Critics also often ignore research that shows that quality residential care is the best option for a subset of at-risk, high-needs children whose treatment needs cannot be met through less restrictive approaches like foster care and family-based programs.

Foster care cannot be the only out-of-home option for youth who face emotional and behavioral challenges. It is unrealistic to expect foster parents to manage extreme youth behaviors, and when foster care fails, many youth eventually end up in some form of negative living situation (homeless shelters, juvenile justice programs). This only transfers responsibility for the most vulnerable children to less-capable services.

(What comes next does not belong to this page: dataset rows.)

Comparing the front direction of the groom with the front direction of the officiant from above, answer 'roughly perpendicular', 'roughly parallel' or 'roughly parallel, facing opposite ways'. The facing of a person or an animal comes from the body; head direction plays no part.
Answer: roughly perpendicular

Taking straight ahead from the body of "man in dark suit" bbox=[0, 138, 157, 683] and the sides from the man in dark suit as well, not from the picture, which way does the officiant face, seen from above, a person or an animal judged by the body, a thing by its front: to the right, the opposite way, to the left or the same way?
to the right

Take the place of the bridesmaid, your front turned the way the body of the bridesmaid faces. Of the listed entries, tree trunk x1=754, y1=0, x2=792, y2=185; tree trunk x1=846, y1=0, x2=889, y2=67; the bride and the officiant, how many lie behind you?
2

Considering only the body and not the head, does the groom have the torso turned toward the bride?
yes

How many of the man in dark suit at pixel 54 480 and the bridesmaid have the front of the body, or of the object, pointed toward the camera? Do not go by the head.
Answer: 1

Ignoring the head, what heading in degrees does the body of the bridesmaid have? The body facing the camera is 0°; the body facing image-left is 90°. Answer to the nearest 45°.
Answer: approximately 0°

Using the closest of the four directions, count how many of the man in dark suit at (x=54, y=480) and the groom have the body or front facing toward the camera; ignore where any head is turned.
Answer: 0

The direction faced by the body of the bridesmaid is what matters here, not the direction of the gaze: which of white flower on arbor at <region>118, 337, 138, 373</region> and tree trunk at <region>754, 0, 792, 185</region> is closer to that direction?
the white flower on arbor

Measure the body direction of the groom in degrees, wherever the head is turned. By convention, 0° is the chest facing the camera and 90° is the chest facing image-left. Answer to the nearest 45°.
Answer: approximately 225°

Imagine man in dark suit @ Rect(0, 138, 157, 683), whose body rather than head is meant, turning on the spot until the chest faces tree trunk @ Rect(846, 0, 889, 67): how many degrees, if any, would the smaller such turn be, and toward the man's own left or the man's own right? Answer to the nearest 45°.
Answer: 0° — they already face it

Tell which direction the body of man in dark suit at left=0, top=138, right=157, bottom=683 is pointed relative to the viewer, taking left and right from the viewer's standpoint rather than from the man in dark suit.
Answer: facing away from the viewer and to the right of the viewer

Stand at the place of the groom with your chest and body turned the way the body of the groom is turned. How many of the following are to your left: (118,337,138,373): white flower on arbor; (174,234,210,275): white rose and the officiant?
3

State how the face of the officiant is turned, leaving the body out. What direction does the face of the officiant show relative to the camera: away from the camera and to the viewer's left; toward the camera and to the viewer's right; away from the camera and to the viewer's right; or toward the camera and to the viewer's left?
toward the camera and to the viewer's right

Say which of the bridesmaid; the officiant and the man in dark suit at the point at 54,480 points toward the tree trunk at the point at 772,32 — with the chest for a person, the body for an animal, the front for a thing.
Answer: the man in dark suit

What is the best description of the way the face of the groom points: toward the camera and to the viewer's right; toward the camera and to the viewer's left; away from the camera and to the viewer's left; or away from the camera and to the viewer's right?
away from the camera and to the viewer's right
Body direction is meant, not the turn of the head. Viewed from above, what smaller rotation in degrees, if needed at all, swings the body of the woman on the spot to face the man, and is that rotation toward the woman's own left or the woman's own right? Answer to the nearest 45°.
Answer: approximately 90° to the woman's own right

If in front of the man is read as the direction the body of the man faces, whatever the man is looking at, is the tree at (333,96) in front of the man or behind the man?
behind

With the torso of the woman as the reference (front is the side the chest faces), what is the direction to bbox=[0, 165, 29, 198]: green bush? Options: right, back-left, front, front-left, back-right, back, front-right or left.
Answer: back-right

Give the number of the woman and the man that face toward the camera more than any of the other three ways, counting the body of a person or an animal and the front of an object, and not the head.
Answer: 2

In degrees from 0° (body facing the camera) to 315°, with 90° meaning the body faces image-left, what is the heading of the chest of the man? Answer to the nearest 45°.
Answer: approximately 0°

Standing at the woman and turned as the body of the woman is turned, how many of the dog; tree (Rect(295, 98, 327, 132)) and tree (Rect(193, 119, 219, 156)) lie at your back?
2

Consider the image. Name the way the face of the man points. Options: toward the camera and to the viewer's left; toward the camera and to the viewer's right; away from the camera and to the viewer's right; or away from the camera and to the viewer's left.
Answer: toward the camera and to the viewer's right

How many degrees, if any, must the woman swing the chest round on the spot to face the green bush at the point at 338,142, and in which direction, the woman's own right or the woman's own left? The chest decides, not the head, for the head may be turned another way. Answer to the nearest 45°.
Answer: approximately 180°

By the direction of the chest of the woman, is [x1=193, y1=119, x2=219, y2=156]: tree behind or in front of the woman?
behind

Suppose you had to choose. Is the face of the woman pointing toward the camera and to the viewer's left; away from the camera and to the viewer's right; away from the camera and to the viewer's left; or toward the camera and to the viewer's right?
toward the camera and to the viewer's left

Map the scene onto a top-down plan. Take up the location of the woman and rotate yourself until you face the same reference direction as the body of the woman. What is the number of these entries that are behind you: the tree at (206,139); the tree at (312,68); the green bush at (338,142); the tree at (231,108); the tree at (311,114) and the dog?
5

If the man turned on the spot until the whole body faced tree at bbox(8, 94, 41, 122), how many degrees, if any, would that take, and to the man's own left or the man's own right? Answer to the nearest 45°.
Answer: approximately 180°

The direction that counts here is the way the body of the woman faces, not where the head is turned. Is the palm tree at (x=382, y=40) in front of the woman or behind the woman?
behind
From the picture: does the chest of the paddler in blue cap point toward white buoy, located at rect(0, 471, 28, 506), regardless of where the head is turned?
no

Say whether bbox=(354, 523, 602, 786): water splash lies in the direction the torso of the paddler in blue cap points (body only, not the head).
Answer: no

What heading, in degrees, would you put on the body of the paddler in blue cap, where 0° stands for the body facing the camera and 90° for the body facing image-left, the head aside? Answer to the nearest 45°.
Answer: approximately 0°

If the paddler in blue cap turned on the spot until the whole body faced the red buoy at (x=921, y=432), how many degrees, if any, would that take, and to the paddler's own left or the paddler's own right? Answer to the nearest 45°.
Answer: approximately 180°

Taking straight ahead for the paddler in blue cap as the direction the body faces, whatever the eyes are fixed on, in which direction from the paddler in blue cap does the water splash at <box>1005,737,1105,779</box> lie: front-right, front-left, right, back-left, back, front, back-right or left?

High-quality residential care has been demonstrated to be effective for youth with high needs, especially those who have repeatedly been failed by attempts to help them in less-restrictive interventions. And although quality residential care costs more in the short term, it results in long-term personal and economic benefits for youth, their families and society.

To improve outcomes for at-risk youth in care programs, the focus must be on providing the right services, at the right time, in the right way. For some youth, whose needs cannot or have not been met in less-restrictive settings, quality residential care must be a placement option. Residential care is an essential element of any continuum of care, and oftentimes can be the treatment approach of choice for stabilizing a child, teaching the skills he or she needs for success, and helping to prepare the child for placement in a permanent family.

We agree that at-risk youth whose needs can be met through services like foster care or family-based programs should receive help in that manner. But eliminating quality residential care is not the answer.

Ken Bender is the Executive Director of Boys Town North Florida.